Vladimir Putin is condemning young Russians and Ukrainians to their deaths to avoid humiliation in an “unwinnable war”, Boris Johnson has said.

The Prime Minister said the Russian President was fighting in Ukraine “solely for his own vanity” and said the invasion was an “ego-driven mistake” which now had no clear strategic objective.

As Russia celebrated its annual Victory Day with a military parade in Moscow, Johnson said: “This is Putin’s unwinnable war. Russians are right to commemorate their heroic role in the defeat of Nazism.

"But Putin’s brutal attack on Ukraine shames Russia. His unwinnable war is being fought solely for his own vanity.”

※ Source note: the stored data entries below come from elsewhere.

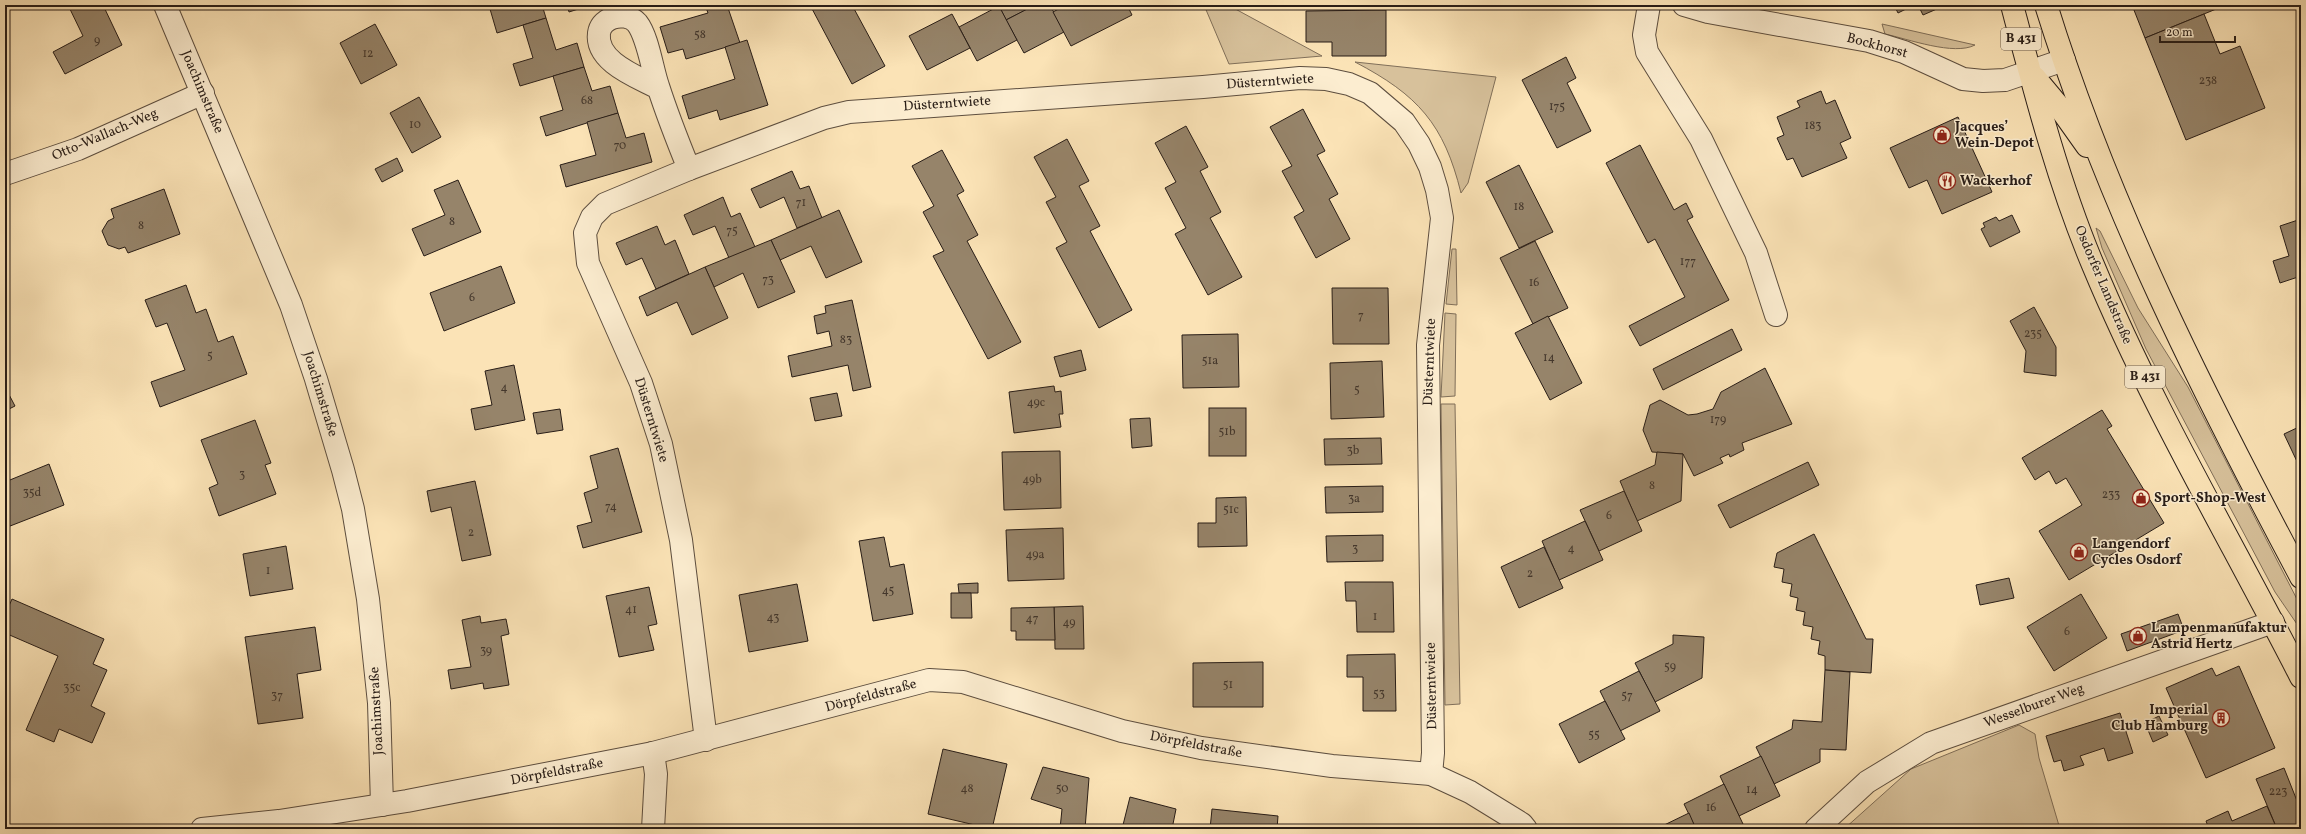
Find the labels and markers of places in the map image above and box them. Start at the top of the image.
place label: Jacques’ Wein-Depot [1954,118,2034,153]
shop icon: Jacques’ Wein-Depot [1932,125,1952,145]
restaurant icon: Wackerhof [1937,171,1957,191]
place label: Wackerhof [1960,172,2033,191]
shop icon: Sport-Shop-West [2131,488,2151,508]
place label: Sport-Shop-West [2154,489,2266,508]
place label: Langendorf Cycles Osdorf [2092,535,2183,570]
shop icon: Langendorf Cycles Osdorf [2069,542,2089,562]
place label: Lampenmanufaktur Astrid Hertz [2151,619,2287,654]
shop icon: Lampenmanufaktur Astrid Hertz [2128,626,2148,646]
place label: Imperial Club Hamburg [2111,701,2208,736]
building icon: Imperial Club Hamburg [2211,708,2231,728]

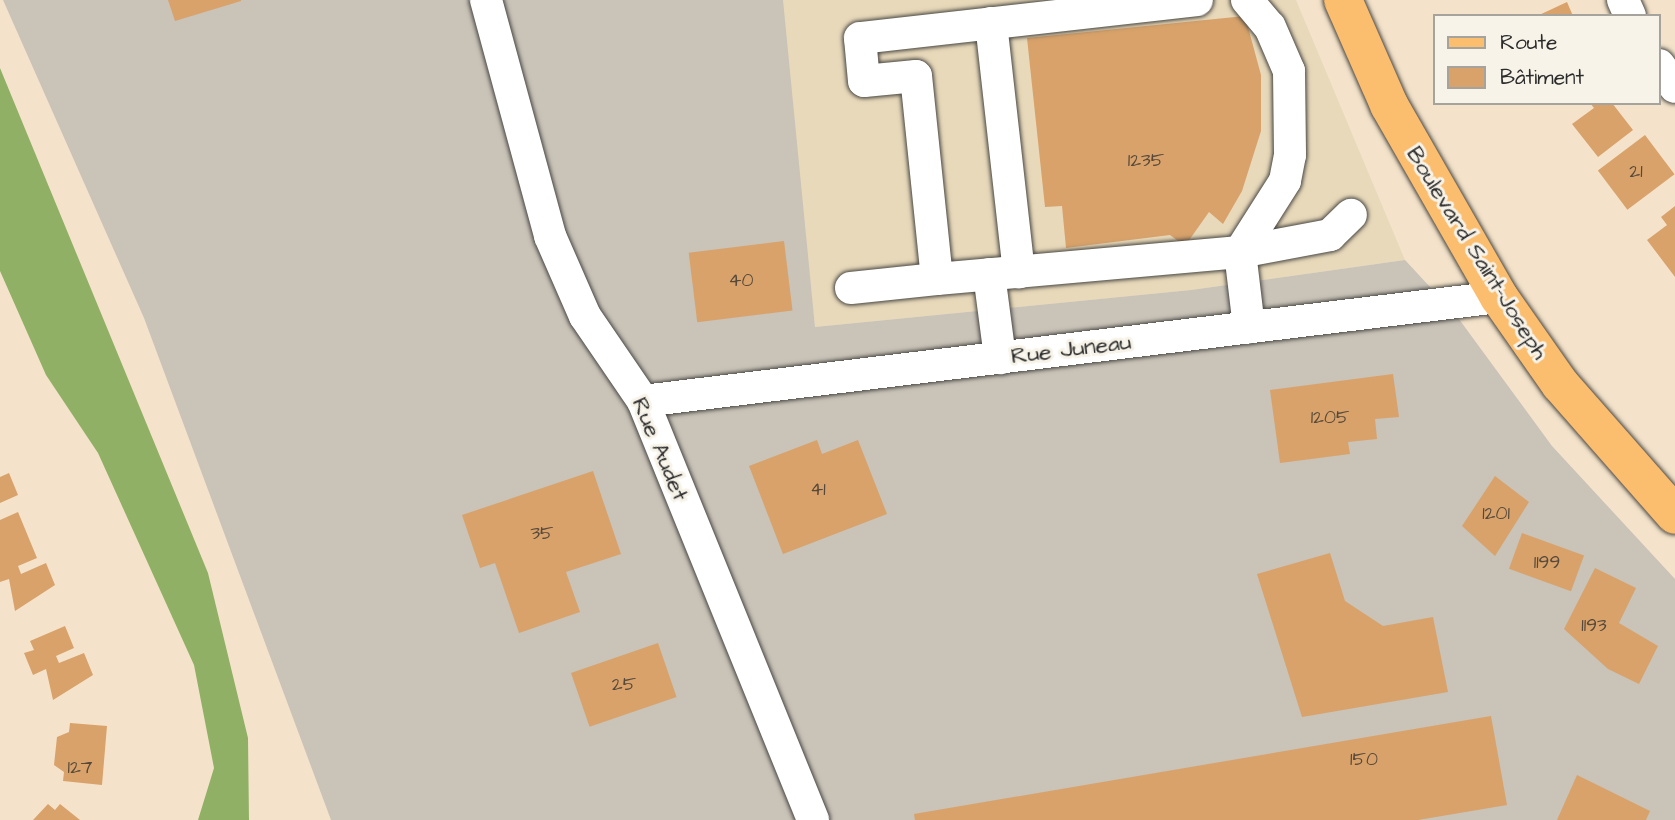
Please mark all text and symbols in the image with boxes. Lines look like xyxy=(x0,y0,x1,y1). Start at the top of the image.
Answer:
legend xyxy=(1434,14,1661,105)
text: Route xyxy=(1500,28,1557,57)
text: Bâtiment xyxy=(1500,63,1584,92)
street label: Boulevard Saint-Joseph xyxy=(1400,142,1554,364)
house number: 1235 xyxy=(1128,150,1164,172)
house number: 21 xyxy=(1629,161,1643,183)
house number: 40 xyxy=(729,270,753,292)
street label: Rue Juneau xyxy=(1009,328,1133,370)
street label: Rue Audet xyxy=(626,393,694,505)
house number: 1205 xyxy=(1311,407,1349,429)
house number: 41 xyxy=(810,479,826,501)
house number: 1201 xyxy=(1482,503,1510,525)
house number: 35 xyxy=(530,523,554,545)
house number: 1199 xyxy=(1534,552,1560,574)
house number: 1193 xyxy=(1581,615,1607,637)
house number: 25 xyxy=(612,674,636,696)
house number: 150 xyxy=(1350,749,1378,771)
house number: 127 xyxy=(68,757,92,779)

Highlighting what he now sees as a key flaw in Putin’s attacks, he added: “At this stage there is simply no clear strategic objective."

Johnson continued: “He is now expending senselessly the lives of young Russians as well as innocent Ukrainians to avoid humiliation. I have always said Putin must fail and Putin will fail because this is an ego-driven mistake.”

Despite speculation that President Putin might use the Moscow parade to declare a military escalation in the conflict, there was no major announcement.

The event was scaled back because so much of Russia’s military hardware and troops are in action in Ukraine but Putin still used it to show off long-range nuclear missiles, tanks and ground-launched ballistic missiles.

Defence Secretary Ben Wallace said Russia is “mirroring the fascism and tyranny of 70 years ago” in a speech on the invasion of Ukraine.

Stressing that Russian generals involved in the Ukraine campaign should face war crime trials, Wallace said that they and Putin were mirroring the fascism and tyranny of 77 years ago and their invasion of Ukraine dishonoured the country’s military past.

He said. “He (Putin) must come to terms with how he has lost in the long run, and he’s absolutely lost. Russia is not what it was.”

The UK’s most recent estimate is that around 15,000 Russian troops have been killed in the invasion which started on February 24, with three or four times as many believed to have been wounded or incapacitated.

Tens of thousands of Ukraine civilians are also reported to have been killed, with Russians resorting to indiscriminate shelling and air strikes given the failure of ground forces to seize territory, particularly at the start of the military campaign. Thousands of Ukrainian soldiers have also been killed.